Argentinien zeigt freigegebene US-Akten zur Diktatur

Die argentinische Regierung hat mehr als 1.000 US-Akten über die Lage der Menschenrechte während der letzten Militärdiktatur (1976-83) veröffentlicht. Die Dokumente waren von der US-Regierung nach dem Besuch des US-Präsidenten Barack Obama in Buenos Aires im März freigegeben und der argentinischen Regierung übergeben worden.

Die 1.081 Akten wurden gestern vom argentinischen Staatssekretär für Menschenrechte, Claudio Avruj, der Menschenrechtsorganisation „Abuelas de Plaza de Mayo“ („Großmütter des Mai-Platzes“) und der Presse übergeben.

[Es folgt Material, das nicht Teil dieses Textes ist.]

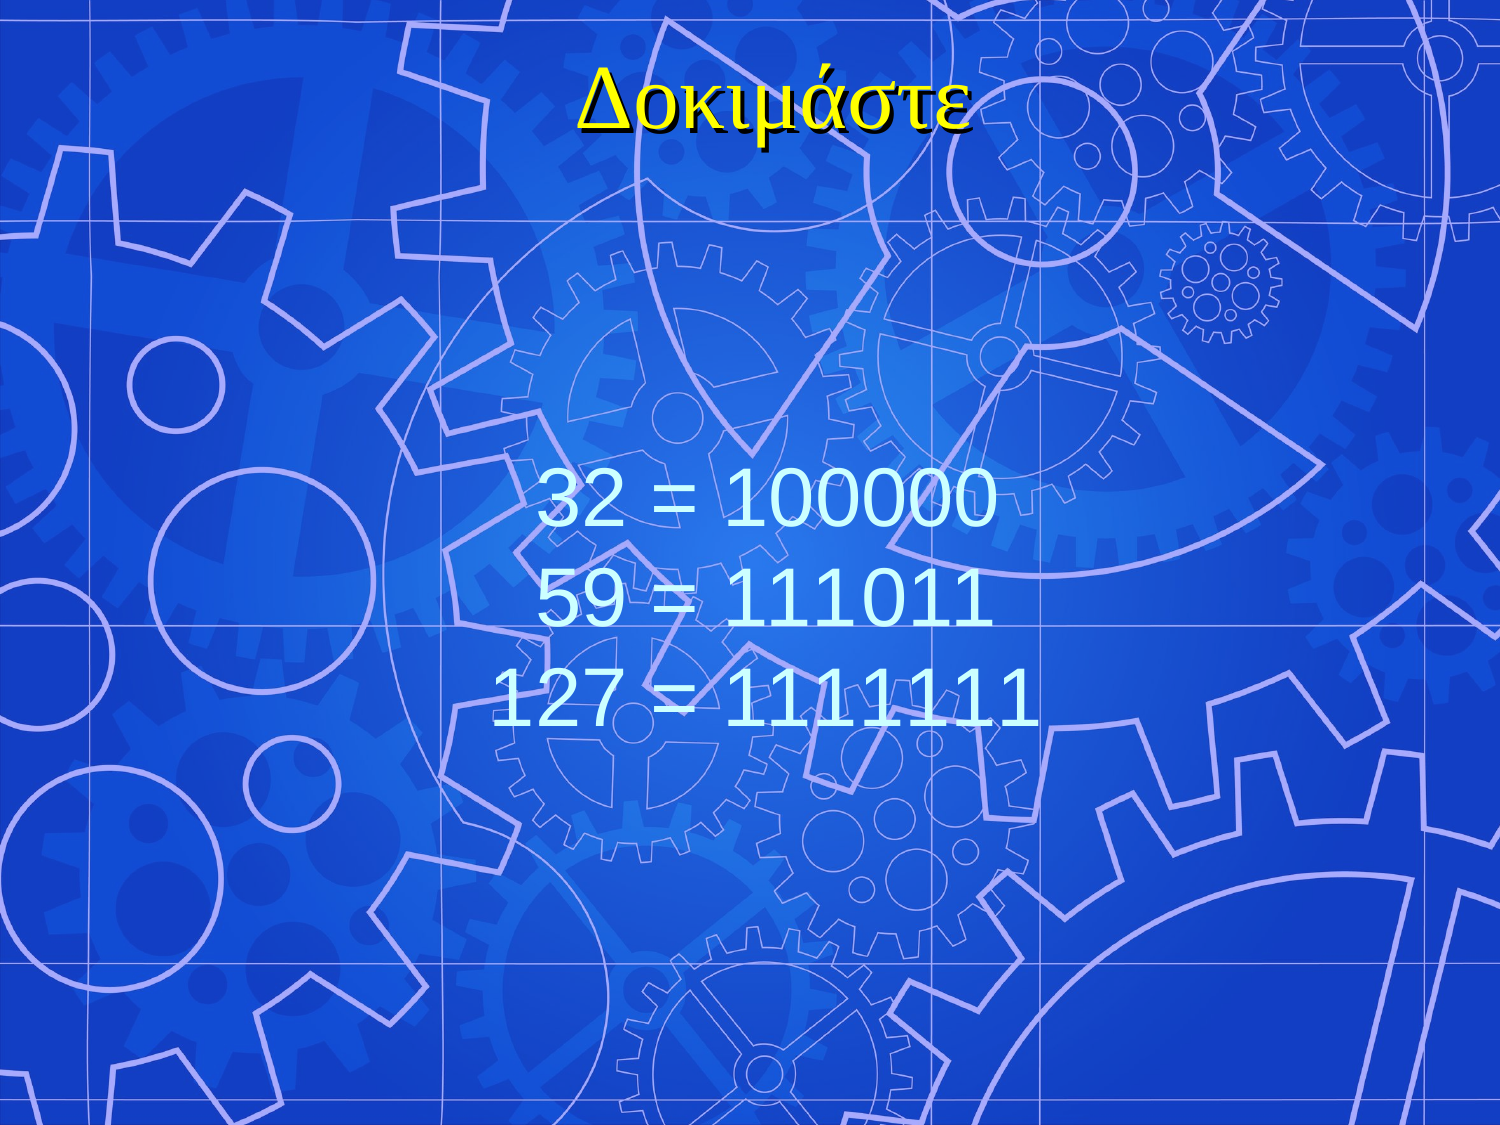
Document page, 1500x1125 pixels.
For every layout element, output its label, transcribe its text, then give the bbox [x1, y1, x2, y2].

title 32 = 100000 59 = 111011 127 = 1111111 [141, 460, 1394, 725]
picture [0, 0, 1500, 1125]
title Δοκιμάστε [70, 0, 1477, 225]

Die Dokumentation wurde von verschiedenen US-Regierungsstellen zwischen 1977 und 1982 erstellt. Sie enthält zahlreiche Aussagen von Opfern der argentinischen Diktatur und Protokolle von Gesprächen von Diplomaten und Regierungsvertretern der USA mit der Militärjunta. Die Militärs haben nach Schätzung von Menschenrechtsorganisationen bis zu 30.000 Menschen in Argentinien verschleppt und ermordet.